Here are the details:
The benchmark I am doing looks something like
auto options = torch::TensorOptions()
.dtype(torch::kFloat64);
torch::Tensor T1 = torch::randn(N,options);
torch::Tensor T2 = torch::randn(N,options);
torch::Tensor T3 = torch::randn(N,options);
double start = omp_get_wtime();
T3 = T1+T2;
double end = omp_get_wtime();
std::cout << "Timing: " << end-start << " s\n";
I did a similar thing with std::vector
s to have some comparison. The std::vector
version obtained peak bandwidth. Here are the results:
- Torch Vector Add
* Memory Footprint : 1.99931 Gb
* Min Execution Time : 0.171147 s
* Max Execution Time : 0.201715 s
* Mean Execution Time: 0.173588 +/- 0.00298119 s
* Mean Bandwidth : 34.5527 +/- 0.593407 Gb/s
* Number threads : 40
* use GPU : false
-
std::vector
Vector Add
* Memory Footprint : 1.99931 Gb
* Min Execution Time : 0.0994474 s
* Max Execution Time : 0.133856 s
* Mean Execution Time: 0.0999729 +/- 0.00342435 s
* Mean Bandwidth : 59.9955 +/- 2.05501 Gb/s
* Number threads : 40/40
* use GPU : false
I am testing this on a dedicated node using 1 Intel(R) Xeon(R) CPU E5-2670 v2 @ 2.50GHz CPU. For this particular test I use the default OpenMP environment.
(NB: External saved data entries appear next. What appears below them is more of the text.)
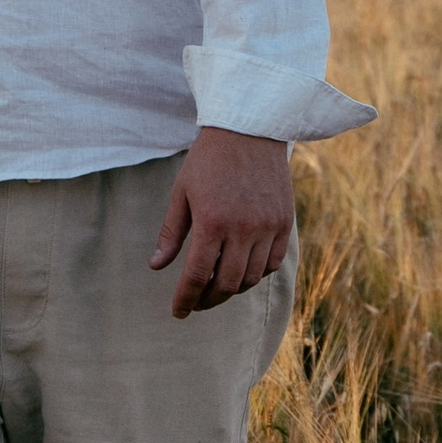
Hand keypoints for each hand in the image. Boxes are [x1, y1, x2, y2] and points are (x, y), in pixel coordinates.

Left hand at [151, 127, 293, 318]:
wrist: (249, 131)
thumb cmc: (208, 160)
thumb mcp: (181, 193)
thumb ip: (171, 233)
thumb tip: (156, 266)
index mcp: (212, 221)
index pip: (196, 276)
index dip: (185, 299)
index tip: (178, 312)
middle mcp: (243, 228)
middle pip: (226, 285)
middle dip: (208, 300)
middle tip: (196, 302)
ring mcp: (267, 226)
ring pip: (250, 278)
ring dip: (231, 290)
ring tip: (216, 287)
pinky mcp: (284, 222)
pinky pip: (272, 263)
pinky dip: (256, 275)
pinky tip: (241, 271)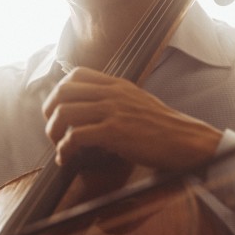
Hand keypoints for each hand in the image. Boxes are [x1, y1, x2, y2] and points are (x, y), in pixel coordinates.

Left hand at [43, 67, 221, 170]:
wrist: (185, 140)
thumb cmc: (163, 127)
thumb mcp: (137, 102)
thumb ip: (115, 100)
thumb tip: (90, 111)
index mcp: (117, 84)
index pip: (75, 75)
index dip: (58, 92)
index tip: (57, 111)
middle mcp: (112, 93)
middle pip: (62, 92)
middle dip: (49, 112)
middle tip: (52, 131)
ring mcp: (112, 111)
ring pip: (64, 113)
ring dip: (54, 133)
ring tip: (59, 147)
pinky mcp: (114, 132)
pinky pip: (76, 137)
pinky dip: (64, 150)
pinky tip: (67, 159)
Here is my CMakeLists.txt:
cmake_minimum_required(VERSION 3.0 FATAL_ERROR)
project(example-app)
find_package(Torch REQUIRED)
set(CMAKE_CXX_FLAGS "${CMAKE_CXX_FLAGS} -O3 -fopenmp")
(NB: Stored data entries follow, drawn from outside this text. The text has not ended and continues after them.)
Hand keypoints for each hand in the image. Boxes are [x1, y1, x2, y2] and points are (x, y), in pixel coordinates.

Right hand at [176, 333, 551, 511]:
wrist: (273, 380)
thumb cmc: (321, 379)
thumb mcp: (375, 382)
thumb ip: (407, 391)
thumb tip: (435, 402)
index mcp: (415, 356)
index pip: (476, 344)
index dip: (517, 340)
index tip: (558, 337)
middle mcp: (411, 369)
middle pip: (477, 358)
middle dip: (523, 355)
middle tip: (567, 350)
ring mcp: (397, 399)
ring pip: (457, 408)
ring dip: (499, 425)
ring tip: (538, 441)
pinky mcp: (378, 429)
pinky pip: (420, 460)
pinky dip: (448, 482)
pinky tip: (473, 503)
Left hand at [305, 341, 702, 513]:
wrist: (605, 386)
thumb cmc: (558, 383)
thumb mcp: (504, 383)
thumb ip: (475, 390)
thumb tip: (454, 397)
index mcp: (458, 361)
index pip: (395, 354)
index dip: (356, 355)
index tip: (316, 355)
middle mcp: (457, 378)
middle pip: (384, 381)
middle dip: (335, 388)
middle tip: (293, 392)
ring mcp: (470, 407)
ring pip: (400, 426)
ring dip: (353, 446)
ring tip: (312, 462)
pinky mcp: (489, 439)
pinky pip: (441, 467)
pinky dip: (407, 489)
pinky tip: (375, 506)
add_executable(bandwidth_torch bandwidth_torch.cpp)
target_link_libraries(bandwidth_torch "${TORCH_LIBRARIES}")
set_property(TARGET bandwidth_torch PROPERTY CXX_STANDARD 14)
add_executable(bandwidth_cpp bandwidth_cpp.cpp)
set_property(TARGET bandwidth_cpp PROPERTY CXX_STANDARD 14)
with a c++ (Debian 10.2.1-6) 10.2.1 20210110
.
The torch version I am using is installed via pip3
~> pip3 show torch
Name: torch
Version: 1.10.0+cpu
The full code is available at GitHub - Marcel-Rodekamp/TorchBandwidth (same link as above).